Visualizing the World Bank’s Poverty Indicators

Datasets

Author

Affiliation

Jeff Jacobs

jj1088@georgetown.edu

Published

January 15, 2024

Global Functions and Variables

Here I’m just sourcing an R file which is available here. It defines a custom color palette (a pastel-based colorblindness-friendly palette I try to use across all my notes and slides), as well as a custom ggplot theme (before a few additional helper functions). Students, you should feel free to take this and modify it to create your own custom palettes and/or ggplot themes!

Code

source("../../_globals.r")

GitHub user @light-and-salt has carried out some of the hard work in scraping and combining the World Bank’s full collection of data on various indicators into a smaller set of simplified, easy-to-use .csv files, so that we can jump right into visualizing them! Here we’ll open up their data on Poverty indicators, specifically.

Code

library(tidyverse)
poverty_df <- read_csv("https://raw.githubusercontent.com/light-and-salt/World-Bank-Data-by-Indicators/master/poverty/poverty.csv")
poverty_df |> head()

Country Name	Country Code	Year	average_value_Annualized average growth rate in per capita real survey mean consumption or income, bottom 40% of population (%)	average_value_Annualized average growth rate in per capita real survey mean consumption or income, total population (%)	average_value_Gini index (World Bank estimate)	average_value_Income share held by fourth 20%	average_value_Income share held by highest 10%	average_value_Income share held by highest 20%	average_value_Income share held by lowest 10%	average_value_Income share held by lowest 20%	average_value_Income share held by second 20%	average_value_Income share held by third 20%	average_value_Multidimensional poverty headcount ratio (% of total population)	average_value_Multidimensional poverty headcount ratio, children (% of population ages 0-17)	average_value_Multidimensional poverty headcount ratio, female (% of female population)	average_value_Multidimensional poverty headcount ratio, household (% of total households)	average_value_Multidimensional poverty headcount ratio, male (% of male population)	average_value_Multidimensional poverty index (scale 0-1)	average_value_Multidimensional poverty index, children (population ages 0-17) (scale 0-1)	average_value_Multidimensional poverty intensity (average share of deprivations experienced by the poor)	average_value_Population living in slums (% of urban population)	average_value_Poverty gap at $1.90 a day (2011 PPP) (%)	average_value_Poverty gap at $3.20 a day (2011 PPP) (%)	average_value_Poverty gap at $5.50 a day (2011 PPP) (%)	average_value_Poverty headcount ratio at $1.90 a day (2011 PPP) (% of population)	average_value_Poverty headcount ratio at $3.20 a day (2011 PPP) (% of population)	average_value_Poverty headcount ratio at $5.50 a day (2011 PPP) (% of population)	average_value_Poverty headcount ratio at national poverty lines (% of population)	average_value_Proportion of people living below 50 percent of median income (%)	average_value_Survey mean consumption or income per capita, bottom 40% of population (2011 PPP $ per day)	average_value_Survey mean consumption or income per capita, total population (2011 PPP $ per day)

- [Skeletal landmark data]
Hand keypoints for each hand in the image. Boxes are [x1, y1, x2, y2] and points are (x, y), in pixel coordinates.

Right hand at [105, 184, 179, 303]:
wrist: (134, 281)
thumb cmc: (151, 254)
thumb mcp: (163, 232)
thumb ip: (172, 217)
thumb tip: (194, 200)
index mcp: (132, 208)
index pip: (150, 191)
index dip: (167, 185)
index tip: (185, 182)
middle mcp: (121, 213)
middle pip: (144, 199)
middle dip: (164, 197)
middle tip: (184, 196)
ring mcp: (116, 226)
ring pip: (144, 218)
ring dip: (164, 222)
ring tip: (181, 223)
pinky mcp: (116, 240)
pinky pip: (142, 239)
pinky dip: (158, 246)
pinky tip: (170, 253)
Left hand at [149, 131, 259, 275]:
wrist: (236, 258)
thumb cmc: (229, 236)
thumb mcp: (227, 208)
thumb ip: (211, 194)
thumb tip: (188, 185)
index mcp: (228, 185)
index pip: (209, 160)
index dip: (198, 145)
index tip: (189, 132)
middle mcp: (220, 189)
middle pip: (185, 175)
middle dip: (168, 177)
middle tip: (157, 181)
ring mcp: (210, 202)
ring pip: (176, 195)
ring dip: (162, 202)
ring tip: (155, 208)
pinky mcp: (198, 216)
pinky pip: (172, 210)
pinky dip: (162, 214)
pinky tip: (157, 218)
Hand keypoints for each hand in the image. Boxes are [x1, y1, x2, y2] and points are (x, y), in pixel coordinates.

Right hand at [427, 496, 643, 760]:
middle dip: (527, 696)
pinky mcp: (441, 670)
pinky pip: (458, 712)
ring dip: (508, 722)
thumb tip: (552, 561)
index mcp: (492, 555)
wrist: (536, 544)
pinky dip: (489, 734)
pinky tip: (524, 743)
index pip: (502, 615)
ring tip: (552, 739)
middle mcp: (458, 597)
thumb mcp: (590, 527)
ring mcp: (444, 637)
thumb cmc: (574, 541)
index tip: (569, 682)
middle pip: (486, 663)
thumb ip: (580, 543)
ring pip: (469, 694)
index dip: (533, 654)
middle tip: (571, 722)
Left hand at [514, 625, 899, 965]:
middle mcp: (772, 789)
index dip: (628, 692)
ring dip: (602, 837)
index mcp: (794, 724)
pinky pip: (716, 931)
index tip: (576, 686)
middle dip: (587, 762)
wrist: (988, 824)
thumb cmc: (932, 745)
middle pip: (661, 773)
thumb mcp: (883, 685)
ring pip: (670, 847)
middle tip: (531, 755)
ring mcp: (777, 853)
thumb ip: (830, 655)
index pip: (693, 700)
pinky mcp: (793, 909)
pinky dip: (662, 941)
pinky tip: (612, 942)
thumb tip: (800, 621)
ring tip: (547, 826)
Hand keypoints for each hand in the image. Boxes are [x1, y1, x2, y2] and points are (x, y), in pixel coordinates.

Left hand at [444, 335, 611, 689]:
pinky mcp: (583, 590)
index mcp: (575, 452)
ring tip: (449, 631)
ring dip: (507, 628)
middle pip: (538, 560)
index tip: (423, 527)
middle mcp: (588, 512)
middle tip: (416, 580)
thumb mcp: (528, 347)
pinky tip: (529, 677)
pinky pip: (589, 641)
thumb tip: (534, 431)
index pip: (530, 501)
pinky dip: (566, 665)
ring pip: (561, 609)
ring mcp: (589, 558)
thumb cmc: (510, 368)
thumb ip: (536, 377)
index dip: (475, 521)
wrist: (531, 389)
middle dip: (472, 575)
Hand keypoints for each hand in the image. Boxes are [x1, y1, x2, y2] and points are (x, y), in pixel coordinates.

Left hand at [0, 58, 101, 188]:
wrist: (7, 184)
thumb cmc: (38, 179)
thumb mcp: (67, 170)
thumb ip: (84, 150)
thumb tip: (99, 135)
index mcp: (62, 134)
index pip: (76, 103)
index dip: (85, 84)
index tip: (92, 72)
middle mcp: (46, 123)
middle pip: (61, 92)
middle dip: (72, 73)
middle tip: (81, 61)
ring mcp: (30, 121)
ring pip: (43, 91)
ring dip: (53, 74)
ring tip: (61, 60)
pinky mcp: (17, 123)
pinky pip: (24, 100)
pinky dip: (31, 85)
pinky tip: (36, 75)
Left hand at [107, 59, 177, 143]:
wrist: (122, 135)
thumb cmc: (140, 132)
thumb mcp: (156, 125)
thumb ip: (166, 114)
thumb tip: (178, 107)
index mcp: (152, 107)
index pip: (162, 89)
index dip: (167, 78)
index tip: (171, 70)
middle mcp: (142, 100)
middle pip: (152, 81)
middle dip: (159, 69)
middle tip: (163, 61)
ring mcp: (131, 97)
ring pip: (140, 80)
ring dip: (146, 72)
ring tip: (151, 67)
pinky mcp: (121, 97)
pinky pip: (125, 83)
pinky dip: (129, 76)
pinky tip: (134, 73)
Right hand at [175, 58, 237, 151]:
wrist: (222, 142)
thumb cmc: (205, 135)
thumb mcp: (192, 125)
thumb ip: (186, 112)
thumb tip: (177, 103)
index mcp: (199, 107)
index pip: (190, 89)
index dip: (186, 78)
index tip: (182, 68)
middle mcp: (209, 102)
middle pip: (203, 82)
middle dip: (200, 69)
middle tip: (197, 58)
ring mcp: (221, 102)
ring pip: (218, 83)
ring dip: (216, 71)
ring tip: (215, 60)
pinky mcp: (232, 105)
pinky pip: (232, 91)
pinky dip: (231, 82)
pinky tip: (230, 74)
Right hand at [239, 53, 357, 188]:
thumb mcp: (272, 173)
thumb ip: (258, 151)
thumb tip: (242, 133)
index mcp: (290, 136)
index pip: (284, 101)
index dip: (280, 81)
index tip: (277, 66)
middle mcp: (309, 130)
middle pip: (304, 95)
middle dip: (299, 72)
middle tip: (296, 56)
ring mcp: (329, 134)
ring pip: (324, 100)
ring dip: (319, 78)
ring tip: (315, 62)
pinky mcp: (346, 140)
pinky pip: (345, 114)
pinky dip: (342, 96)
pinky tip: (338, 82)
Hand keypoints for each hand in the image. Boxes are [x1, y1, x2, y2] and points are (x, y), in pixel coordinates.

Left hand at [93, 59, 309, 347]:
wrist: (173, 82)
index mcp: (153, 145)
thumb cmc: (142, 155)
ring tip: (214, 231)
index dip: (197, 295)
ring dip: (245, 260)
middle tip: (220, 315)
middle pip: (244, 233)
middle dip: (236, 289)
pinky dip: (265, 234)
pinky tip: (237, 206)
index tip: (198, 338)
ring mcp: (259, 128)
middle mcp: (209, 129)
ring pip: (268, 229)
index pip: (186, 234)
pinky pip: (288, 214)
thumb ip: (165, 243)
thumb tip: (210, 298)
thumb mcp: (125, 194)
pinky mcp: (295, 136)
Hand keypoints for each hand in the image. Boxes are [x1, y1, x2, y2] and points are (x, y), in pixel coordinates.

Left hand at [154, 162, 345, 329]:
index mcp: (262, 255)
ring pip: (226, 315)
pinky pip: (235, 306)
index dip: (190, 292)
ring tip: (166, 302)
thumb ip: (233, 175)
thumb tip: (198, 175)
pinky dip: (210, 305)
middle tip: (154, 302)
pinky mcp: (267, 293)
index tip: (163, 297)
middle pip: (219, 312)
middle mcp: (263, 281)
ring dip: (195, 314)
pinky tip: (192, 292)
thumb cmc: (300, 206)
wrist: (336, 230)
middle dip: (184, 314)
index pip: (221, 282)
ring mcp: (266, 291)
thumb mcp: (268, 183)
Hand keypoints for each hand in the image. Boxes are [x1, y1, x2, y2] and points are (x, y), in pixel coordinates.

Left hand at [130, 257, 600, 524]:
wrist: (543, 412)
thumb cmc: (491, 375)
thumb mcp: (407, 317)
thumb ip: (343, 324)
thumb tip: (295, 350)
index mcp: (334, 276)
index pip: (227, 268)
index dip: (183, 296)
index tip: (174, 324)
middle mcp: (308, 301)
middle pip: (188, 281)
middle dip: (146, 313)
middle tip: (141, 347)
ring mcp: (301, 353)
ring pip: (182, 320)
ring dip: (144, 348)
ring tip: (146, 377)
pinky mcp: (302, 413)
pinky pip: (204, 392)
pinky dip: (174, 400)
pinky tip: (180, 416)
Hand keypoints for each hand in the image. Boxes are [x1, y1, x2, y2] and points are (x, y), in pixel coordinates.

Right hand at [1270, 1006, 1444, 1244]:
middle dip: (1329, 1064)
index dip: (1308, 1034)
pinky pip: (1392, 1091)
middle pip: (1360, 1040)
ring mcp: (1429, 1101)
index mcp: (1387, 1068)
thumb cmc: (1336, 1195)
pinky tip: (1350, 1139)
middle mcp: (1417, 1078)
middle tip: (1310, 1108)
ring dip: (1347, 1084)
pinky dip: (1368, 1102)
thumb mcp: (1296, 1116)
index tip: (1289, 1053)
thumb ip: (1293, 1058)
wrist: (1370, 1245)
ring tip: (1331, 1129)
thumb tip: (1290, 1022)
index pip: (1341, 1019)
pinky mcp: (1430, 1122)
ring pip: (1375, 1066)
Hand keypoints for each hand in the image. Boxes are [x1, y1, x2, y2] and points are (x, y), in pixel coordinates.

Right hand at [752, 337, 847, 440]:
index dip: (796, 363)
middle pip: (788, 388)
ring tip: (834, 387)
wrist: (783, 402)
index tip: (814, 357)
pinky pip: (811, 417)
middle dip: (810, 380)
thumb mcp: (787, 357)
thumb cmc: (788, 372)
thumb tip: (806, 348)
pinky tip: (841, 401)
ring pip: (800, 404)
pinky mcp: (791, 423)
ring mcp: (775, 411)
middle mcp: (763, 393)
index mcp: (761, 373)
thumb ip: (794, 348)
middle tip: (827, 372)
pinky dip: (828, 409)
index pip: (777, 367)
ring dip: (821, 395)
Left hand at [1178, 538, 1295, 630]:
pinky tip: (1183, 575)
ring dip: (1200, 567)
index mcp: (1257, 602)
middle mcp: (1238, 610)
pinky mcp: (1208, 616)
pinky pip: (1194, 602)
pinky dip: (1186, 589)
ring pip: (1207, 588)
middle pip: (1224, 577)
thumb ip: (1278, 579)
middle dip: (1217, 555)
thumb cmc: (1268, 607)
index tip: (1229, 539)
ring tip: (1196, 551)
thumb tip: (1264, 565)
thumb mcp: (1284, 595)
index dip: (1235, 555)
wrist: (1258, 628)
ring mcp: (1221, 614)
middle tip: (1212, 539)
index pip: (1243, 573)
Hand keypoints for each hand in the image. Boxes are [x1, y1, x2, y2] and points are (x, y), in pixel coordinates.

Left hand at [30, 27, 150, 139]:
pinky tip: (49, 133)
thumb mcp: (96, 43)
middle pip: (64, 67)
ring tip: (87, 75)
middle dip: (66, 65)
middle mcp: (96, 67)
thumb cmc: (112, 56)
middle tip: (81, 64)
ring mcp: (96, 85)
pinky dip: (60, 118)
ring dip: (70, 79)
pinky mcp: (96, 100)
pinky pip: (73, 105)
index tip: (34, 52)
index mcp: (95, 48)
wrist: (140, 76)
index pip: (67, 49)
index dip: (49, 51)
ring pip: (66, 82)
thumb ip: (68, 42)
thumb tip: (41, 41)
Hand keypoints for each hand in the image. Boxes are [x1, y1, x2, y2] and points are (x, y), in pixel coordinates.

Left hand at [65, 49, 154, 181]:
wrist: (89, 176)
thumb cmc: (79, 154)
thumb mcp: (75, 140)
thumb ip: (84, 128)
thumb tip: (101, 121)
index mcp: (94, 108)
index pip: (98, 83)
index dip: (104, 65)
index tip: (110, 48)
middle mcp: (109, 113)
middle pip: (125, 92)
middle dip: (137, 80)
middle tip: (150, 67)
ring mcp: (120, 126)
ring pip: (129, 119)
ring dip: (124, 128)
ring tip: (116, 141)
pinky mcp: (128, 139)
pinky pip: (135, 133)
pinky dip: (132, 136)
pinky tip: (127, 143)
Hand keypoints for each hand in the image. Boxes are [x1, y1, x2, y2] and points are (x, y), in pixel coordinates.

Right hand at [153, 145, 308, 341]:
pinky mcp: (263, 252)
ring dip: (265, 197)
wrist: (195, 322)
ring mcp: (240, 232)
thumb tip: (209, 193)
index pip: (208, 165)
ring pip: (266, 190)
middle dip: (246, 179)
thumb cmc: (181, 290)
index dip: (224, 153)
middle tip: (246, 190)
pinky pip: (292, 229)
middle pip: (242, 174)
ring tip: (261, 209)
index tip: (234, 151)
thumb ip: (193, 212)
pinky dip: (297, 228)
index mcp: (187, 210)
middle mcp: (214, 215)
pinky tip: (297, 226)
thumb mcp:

- [DIRECTIONS] Please continue the World Bank poverty indicators page above from the point where it stops.

- [YOUR RESPONSE]
Central African Republic	CAF	1992	NA	NA	61.3	18.5	47.7	65.0	0.7	2.0	4.9	9.6	NA	NA	NA	NA	NA	NA	NA	NA	NA	58.6	70.9	81.0	84.1	92.2	96.7	NA	29.1	NA	NA
China	CHN	2014	NA	NA	39.2	22.3	29.7	45.8	2.5	6.2	10.5	15.2	NA	NA	NA	NA	NA	NA	NA	NA	25.2	0.3	2.1	9.7	1.4	9.5	31.5	7.2	NA	NA	NA
Fiji	FJI	2008	NA	NA	40.4	20.5	32.9	47.8	2.7	6.6	10.8	14.4	NA	NA	NA	NA	NA	NA	NA	NA	NA	0.2	2.3	11.1	1.6	10.9	37.3	35.2	11.7	NA	NA
Gambia, The	GMB	2003	NA	NA	47.3	20.7	36.8	52.8	1.8	4.8	8.7	13.0	NA	NA	NA	NA	NA	NA	NA	NA	NA	17.9	34.7	53.8	46.1	69.8	87.3	NA	17.4	NA	NA
Haiti	HTI	2010	NA	NA	NA	NA	NA	NA	NA	NA	NA	NA	NA	NA	NA	NA	NA	NA	NA	NA	70.1	NA	NA	NA	NA	NA	NA	NA	NA	NA	NA
India	IND	2005	NA	NA	NA	NA	NA	NA	NA	NA	NA	NA	NA	NA	NA	NA	NA	NA	NA	NA	34.8	NA	NA	NA	NA	NA	NA	NA	NA	NA	NA

So, although the rows don’t seem to be in any particular order, we can see to our relief that this data is tidy:

Each row represents a unit of observation (in this case, a country-year pair),
Each column represents a property of the unit of observation, and
Each cell—for example, a cell in row $i$ and column $j$—represents the value of property $j$ for unit of observation $i$.

We can look at the column headers to see how we can start visualizing the properties we have: aside from the id variables Country Name, Country Code, and Year, all of the columns have the form average_value_<variable description>, where <variable description> is the short description given for each variable within the original World Bank data.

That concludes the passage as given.